Un regard de nos journalistes sur l'article « En Iran, entre répression et crise économique, « chaque jour la situation empire », rapportent des Iraniens réfugiés en France ».
Résumé des éléments principaux
Taghi, 80 ans et Manijeh 78 ans, un couple d’Iraniens installé à Créteil, dans le Val-de-Marne, vit en France depuis 43 ans. Taghi explique qu’il était un « opposant », d’abord au régime du Shah, puis au régime « islamiste » de l’ayatollah Khomeini. Deux mois après le début de la guerre, fin avril 2026, tous les deux sont inquiets pour l’avenir de l’Iran, alors que le black out se poursuit et qu’il est difficile d’avoir des nouvelles de leurs proches. « On avait très peu de contacts et de communications avec la famille, raconte Taghi. Mais depuis le cessez-le-feu, on est sûr qu’ils sont sains et saufs ».
Au début de la guerre, Taghi expliquait que ce qu’il souhaitait pour son pays c’est la démocratieOuverture dans un nouvel onglet. Deux mois plus tard, son regard est plutôt pessimiste. Il estime que le régime des Mollahs a été « vaincu » sur « le plan militaire », mais que « tant qu’il n’est pas tombé, il se sent vainqueur ». « Les vaincus, c’est le peuple », ajoute son épouse. « Sauf un miracle, si le peuple se soulève », ajoute Manijeh qui espère une révolution qui vienne du peuple iranien.
« La répression est encore plus féroce qu’avant ».

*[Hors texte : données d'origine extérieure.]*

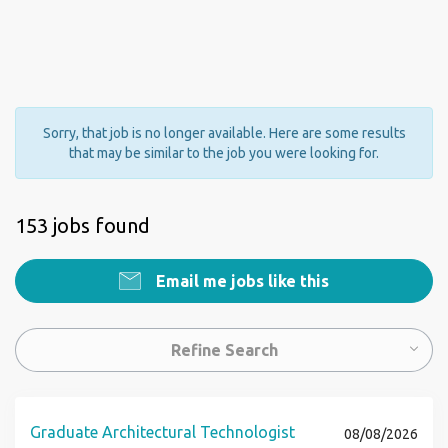
Sorry, that job is no longer available. Here are some results
that may be similar to the job you were looking for.
153 jobs found
Email me jobs like this
Refine Search
Graduate Architectural Technologist
08/08/2026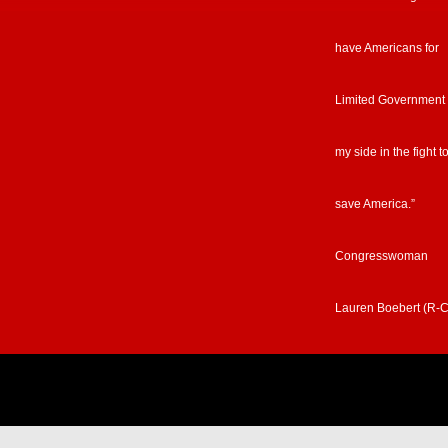
have Americans for
Limited Government
my side in the fight t
save America.”
Congresswoman
Lauren Boebert (R-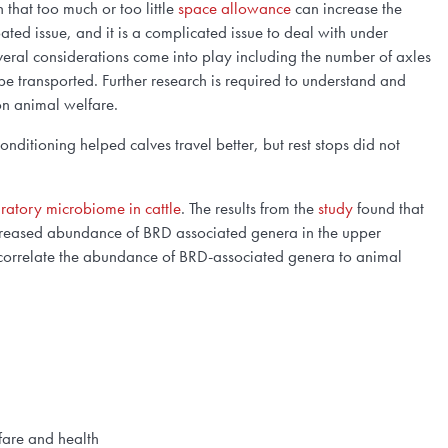
that too much or too little
space allowance
can increase the
ated issue, and it is a complicated issue to deal with under
everal considerations come into play including the number of axles
 be transported. Further research is required to understand and
 on animal
welfare
.
conditioning helped calves travel better, but rest stops did not
piratory microbiome in cattle
. The results from the
study
found that
increased abundance of BRD associated genera in the upper
to correlate the abundance of BRD-associated genera to animal
lfare and health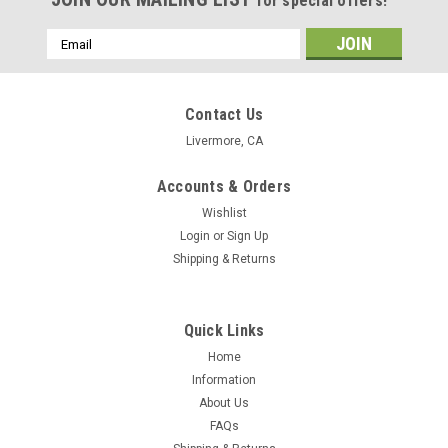
for special offers!
Email
Address
Contact Us
Livermore, CA
Accounts & Orders
Wishlist
Login
or
Sign Up
Shipping & Returns
Quick Links
Home
Information
About Us
PetMyWiener.com
FAQs
6-Piece Doggie Dice Set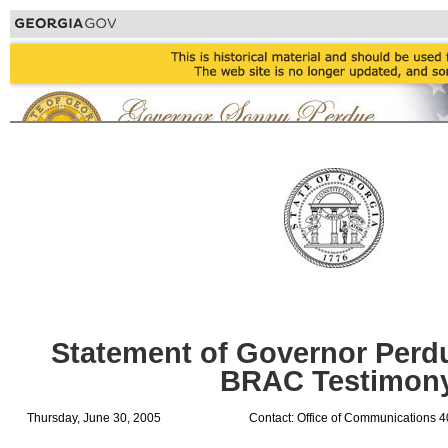
Statement of Governor Perd
BRAC Testimon
Thursday, June 30, 2005
Contact: Office of Communications 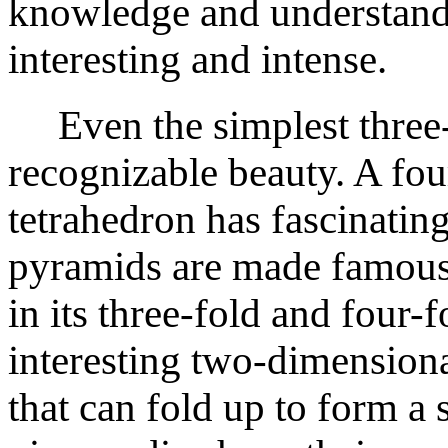
knowledge and understand
interesting and intense.
Even the simplest three-
recognizable beauty. A fou
tetrahedron has fascinati
pyramids are made famous 
in its three-fold and four-
interesting two-dimensiona
that can fold up to form a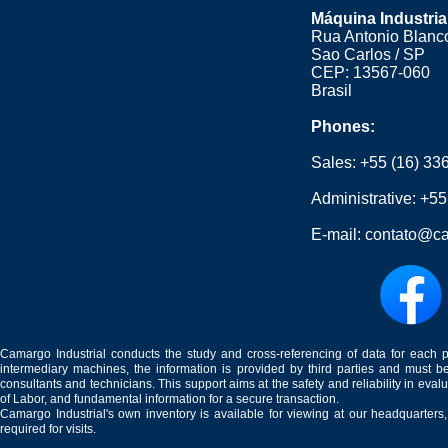
Máquina Industria
Rua Antonio Blanco
Sao Carlos / SP
CEP: 13567-060
Brasil
Phones:
Sales:
+55 (16) 33
Administrative:
+55
E-mail:
contato@ca
Camargo Industrial conducts the study and cross-referencing of data for each 
intermediary machines, the information is provided by third parties and must be
consultants and technicians. This support aims at the safety and reliability in eval
of Labor, and fundamental information for a secure transaction.
Camargo Industrial's own inventory is available for viewing at our headquarters
required for visits.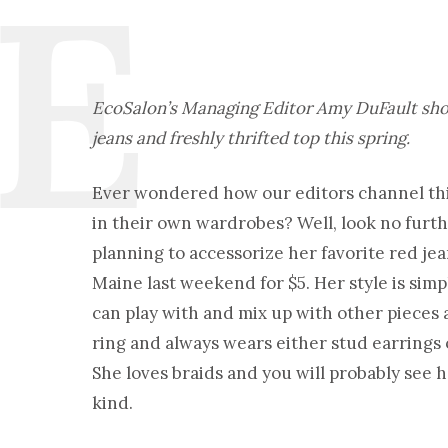
EcoSalon’s Managing Editor Amy DuFault show
jeans and freshly thrifted top this spring.
Ever wondered how our editors channel thi
in their own wardrobes? Well, look no furt
planning to accessorize her favorite red jea
Maine last weekend for $5. Her style is simp
can play with and mix up with other pieces a
ring and always wears either stud earrings o
She loves braids and you will probably see h
kind.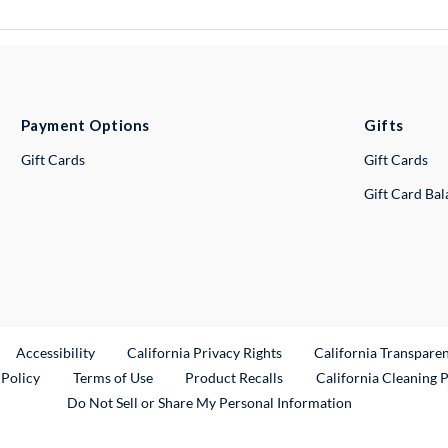
Payment Options
Gifts
Gift Cards
Gift Cards
Gift Card Ba
ternal Link
Accessibility
California Privacy Rights
California Transpare
External Link
 Policy
Terms of Use
Product Recalls
California Cleaning 
Do Not Sell or Share My Personal Information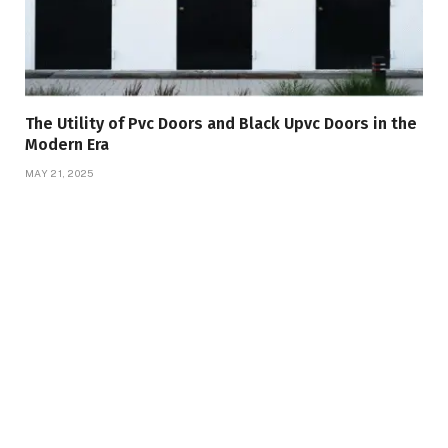
The Utility of Pvc Doors and Black Upvc Doors in the
Modern Era
MAY 21, 2025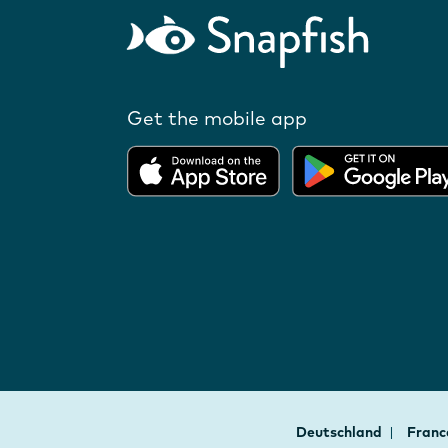
Get the mobile app
Deutschland
Fran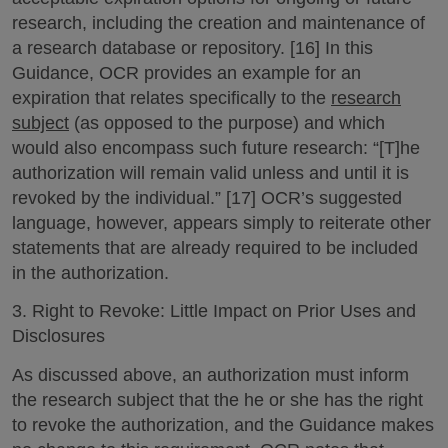
research, including the creation and maintenance of
a research database or repository. [16] In this
Guidance, OCR provides an example for an
expiration that relates specifically to the
research
subject
(as opposed to the purpose) and which
would also encompass such future research: “[T]he
authorization will remain valid unless and until it is
revoked by the individual.” [17] OCR’s suggested
language, however, appears simply to reiterate other
statements that are already required to be included
in the authorization.
3. Right to Revoke: Little Impact on Prior Uses and
Disclosures
As discussed above, an authorization must inform
the research subject that the he or she has the right
to revoke the authorization, and the Guidance makes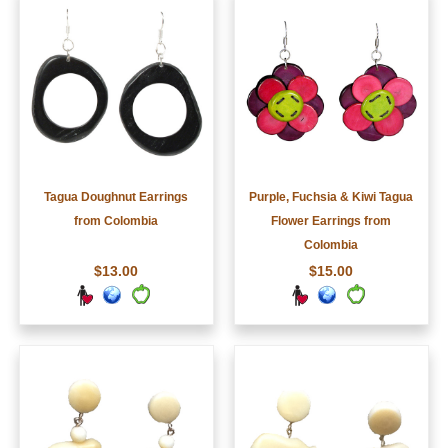
Tagua Doughnut Earrings
Purple, Fuchsia & Kiwi Tagua
from Colombia
Flower Earrings from
Colombia
$13.00
$15.00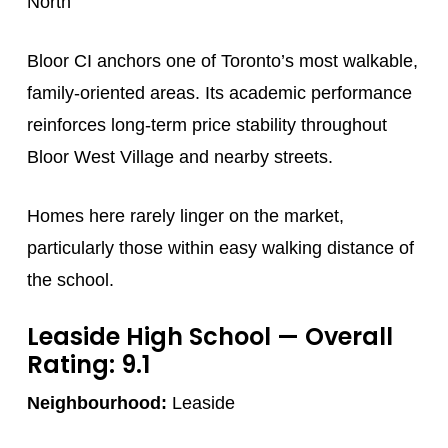
North
Bloor CI anchors one of Toronto’s most walkable,
family-oriented areas. Its academic performance
reinforces long-term price stability throughout
Bloor West Village and nearby streets.
Homes here rarely linger on the market,
particularly those within easy walking distance of
the school.
Leaside High School
— Overall
Rating: 9.1
Neighbourhood:
Leaside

La situation est « catastrophique »
Kourosh, 49 ans, leur ami, a fui Téhéran il y a trois semaines, en passant par la frontière turque. Il témoigne de l’ampleur de la crise économique dans son pays. Le billet de car entre Téhéran et Istanbul était à 3 millions de tomans (l’ancienne monnaie iranienne, dont le terme est encore utilisé dans la vie de tous les jours par les Iraniens) avant le début de la guerre, il est désormais à 8 millions, soit près de trois fois plus cher. Le riz, qui est un aliment essentiel de la cuisine iranienne, a, lui aussi, presque triplé, passant de 240 000 tomans, à 700 000.

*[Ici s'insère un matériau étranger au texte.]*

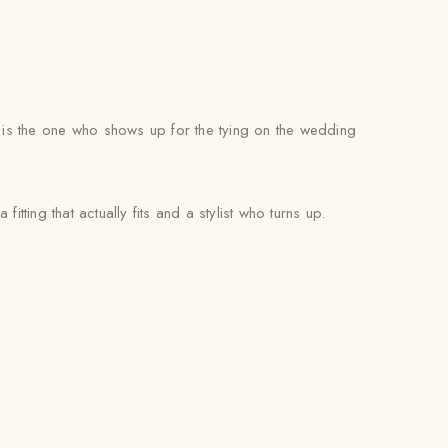
e is the one who shows up for the tying on the wedding
itting that actually fits and a stylist who turns up.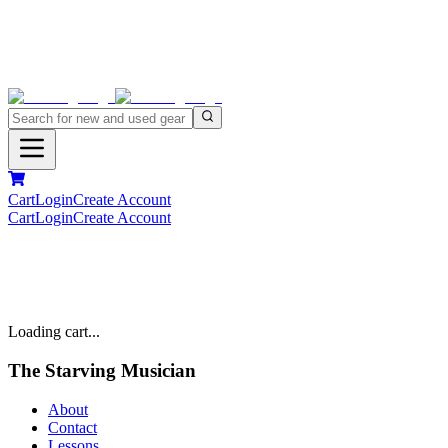
Cart
Login
Create Account
Cart
Login
Create Account
Loading cart...
The Starving Musician
About
Contact
Lessons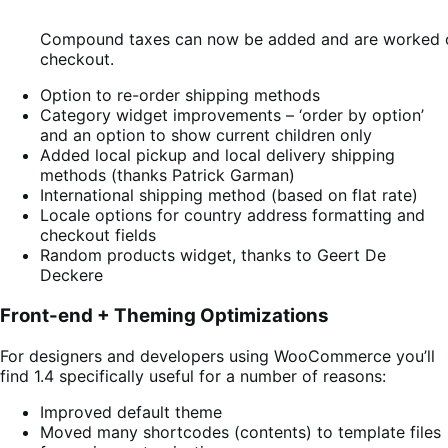
Compound taxes can now be added and are worked ou
checkout.
Option to re-order shipping methods
Category widget improvements – ‘order by option’
and an option to show current children only
Added local pickup and local delivery shipping
methods (thanks Patrick Garman)
International shipping method (based on flat rate)
Locale options for country address formatting and
checkout fields
Random products widget, thanks to Geert De
Deckere
Front-end + Theming Optimizations
For designers and developers using WooCommerce you’ll
find 1.4 specifically useful for a number of reasons:
Improved default theme
Moved many shortcodes (contents) to template files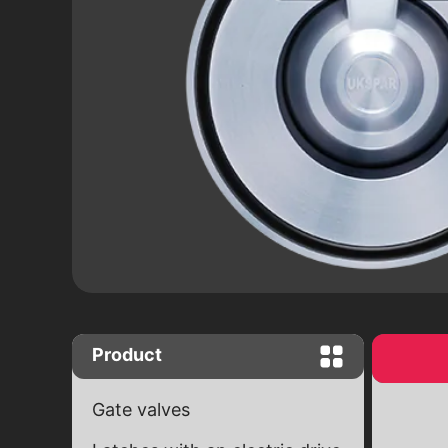
Close "Butterfly" complete set with
worm gear
Close "Butterfly" with end signals
Ball valves
Brass ball valves
Ball cranes equipped with an electr
drive
Product
Gate valves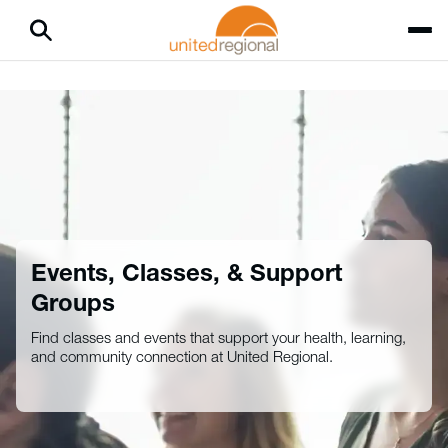
Events, Classes, & Support
Groups
Find classes and events that support your health, learning,
and community connection at United Regional.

« À la boulangerie, on voit des personnes demander à d’autres de leur acheter un pain. »
Kourosh a aussi été le témoin de cette répression qui s’accentue. « Il y avait des postes de contrôles partout dans les rues », dit-il. Les tablettes, ordinateurs ou téléphones sont alors susceptibles d’être fouillés. En cas de refus, il est possible d’être arrêté ou molesté. Il revient aussi sur la télévision d’État iranienne qui diffuse des images de femmes non voilées qui se promènent dans les rues, qui sont, selon lui, de « la propagande ». « Même s’il y a des femmes non voilées dans les rues, pour entrer dans une administration il faut être voilé« , assure-t-il. Pour Kourosh, tout ceci n’est qu’un faux-semblant de liberté.
« Le but premier du gouvernement c’est de faire croire que tout est normal. Il veut masquer la réalité ».
Il n’a plus aucun espoir pour l’avenir de l’Iran. « C’est terrible de dire ça, mais chaque jour, ça empire dans tous les domaines », assure-t-il, jugeant la situation de son pays « catastrophique ». Quand on lui demande ce qu’il souhaite désormais, il répond « une vie normale, avec la liberté », pour lui, comme pour tout le peuple iranien.
Source : www.radiofrance.fr
Conclusion : Les prochaines informations compléteront notre analyse.